A new deep learning model for EEG-based emotion recognition

Recent advances in machine learning have enabled the development of techniques to detect and recognize human emotions. Some of these techniques work by analyzing electroencephalography (EEG) signals, which are essentially recordings of the electrical activity of the brain collected from a person’s scalp.

Most EEG-based emotion classification methods introduced over the past decade or so employ traditional machine learning (ML) techniques such as support vector machine (SVM) models, as these models require fewer training samples and there is still a lack of large-scale EEG datasets. Recently, however, researchers have compiled and released several new datasets containing EEG brain recordings.

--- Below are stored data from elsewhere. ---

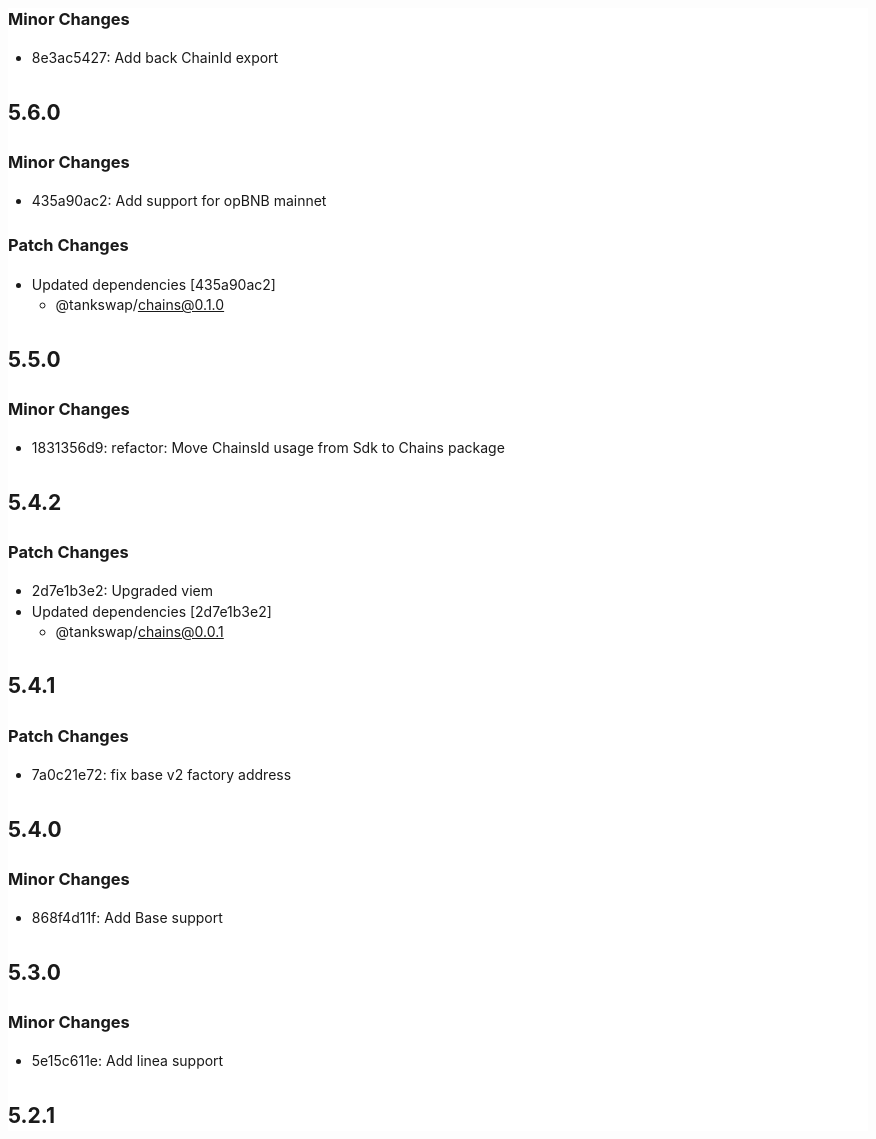 ### Minor Changes

- 8e3ac5427: Add back ChainId export

## 5.6.0

### Minor Changes

- 435a90ac2: Add support for opBNB mainnet

### Patch Changes

- Updated dependencies [435a90ac2]
  - @tankswap/chains@0.1.0

## 5.5.0

### Minor Changes

- 1831356d9: refactor: Move ChainsId usage from Sdk to Chains package

## 5.4.2

### Patch Changes

- 2d7e1b3e2: Upgraded viem
- Updated dependencies [2d7e1b3e2]
  - @tankswap/chains@0.0.1

## 5.4.1

### Patch Changes

- 7a0c21e72: fix base v2 factory address

## 5.4.0

### Minor Changes

- 868f4d11f: Add Base support

## 5.3.0

### Minor Changes

- 5e15c611e: Add linea support

## 5.2.1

The release of these datasets opens up exciting new possibilities for EEG-based emotion recognition, as they could be used to train deep-learning models that achieve better performance than traditional ML techniques. Unfortunately, however, the low resolution of EEG signals contained in these datasets could make training deep-learning models rather difficult.

“Low-resolution problems remain an issue for EEG-based emotion classification,” Sunhee Hwang, one of the researchers who carried out the study, told TechXplore. “We have come up with an idea to solve this problem, which involves generating high-resolution EEG images.”

To enhance the resolution of available EEG data, Hwang and her colleagues first generated so-called “topology-preserving differential entropy features” using the electrode coordinates at the time when the data was collected. Subsequently, they developed a convolutional neural network (CNN) and trained it on the updated data, teaching it to estimate three general classes of emotions (i.e., positive, neutral and negative).